The 9VXE electric unit can be equipped with a single-phase 208- or 230-volt or three-phase 480-volt Baldor engine. The 17 VXE is powered by a three phase 480-volt, 15-hp Rueland motor. “The electric units come with 100 ft. of cord and can be plugged into a generator or hard wired in the building for use,” says Aldridge.

Takeuchi also displayed the TB117e electric-powered compact excavator at CONEXPO-CON/AGG 2011. Currently, this model is only available overseas.

Typically, electric units are used on jobsites that restrict anything but electric or propane. “In some cases, propane is not even allowed — for example, hospitals, grocery stores, power plant shutdowns, etc.,” says Aldridge. “It depends on what the OSHA restrictions are for the job.”

To address this, manufacturers are looking at solutions that combine diesel and electric power. “Our new Wacker Neuson 803 Dual Power 1-tonne excavator is specifically designed for interior applications and allows the machine to operate emissions-free while working indoors,” says Purcell. “This machine features both a standard diesel engine for exterior applications and uses an electrohydraulic pump to operate indoors.

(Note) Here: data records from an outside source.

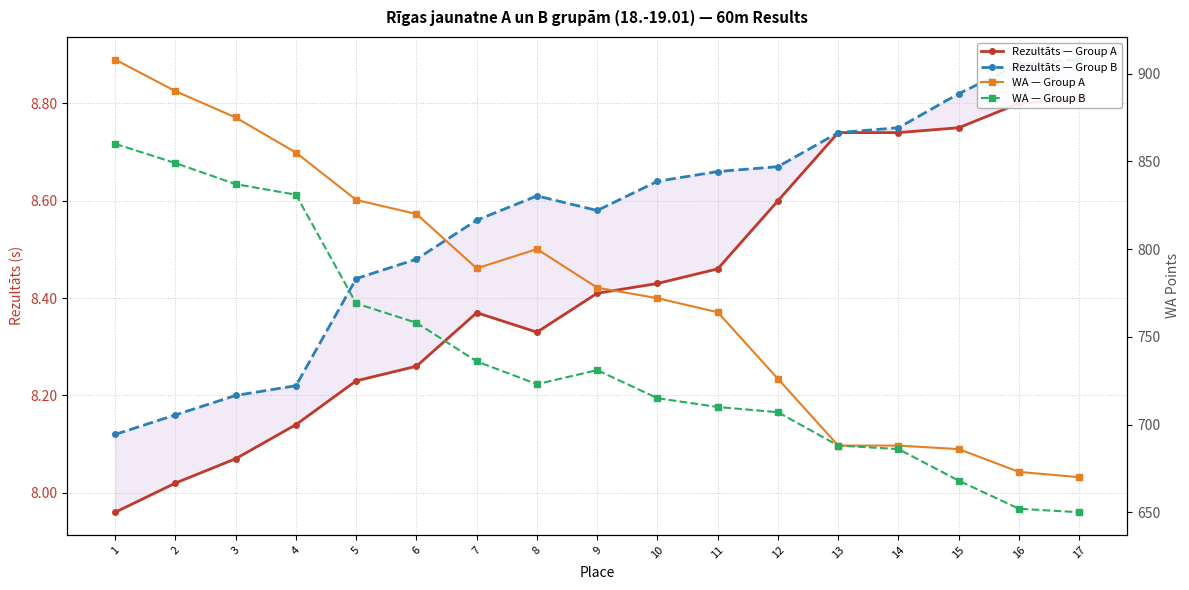

True or false: Rezultāts — Group B and WA — Group A intersect in this chart.

False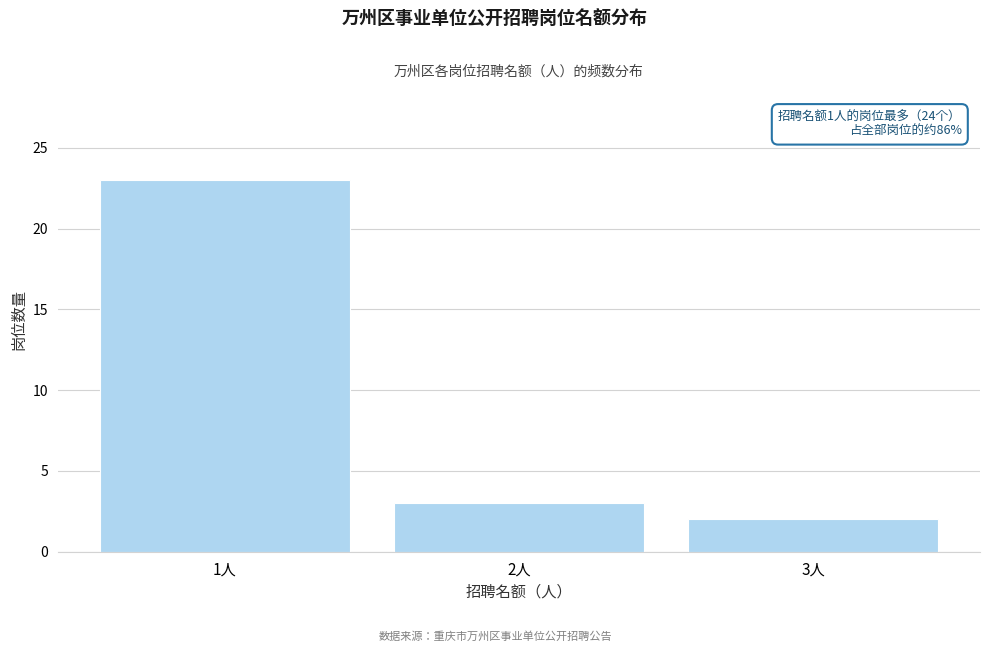

Reading left to right, transcribe all the data shown in this chart.

23	3	2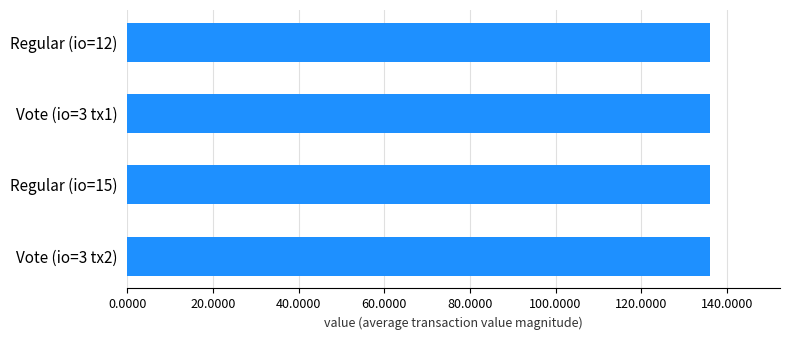

Is it true that the value at Regular (io=15) is 44.1?

False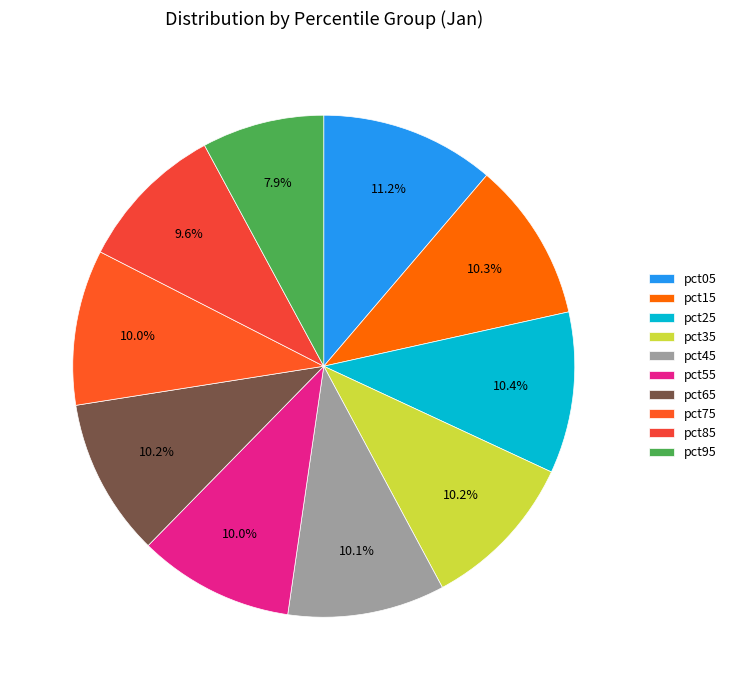

What percentage do pct45 and pct55 together represent?

20.2%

This machine is perfectly tailored to the needs of indoor applications, while still allowing the operator to use the standard diesel engine when working outdoors.” The excavator delivers the same performance regardless of the power source being used.

“Our dual power design allows the contractor or rental company to maximize the utility of the machine regardless of the application,” says Purcell. “It’s ideal for the current state of the market where most electric-only excavators sit unused a large percentage of the time.”

Although an important application, Steger advises looking beyond indoor use when acquiring an excavator. “If you are planning on purchasing, take a close look at the power of the machine, as well,” he says. “Compact excavators are excellent tool carriers for indoor applications. But if a contractor is making an investment, they will want to look for a more versatile machine that can work in other applications on the jobsite, as well.”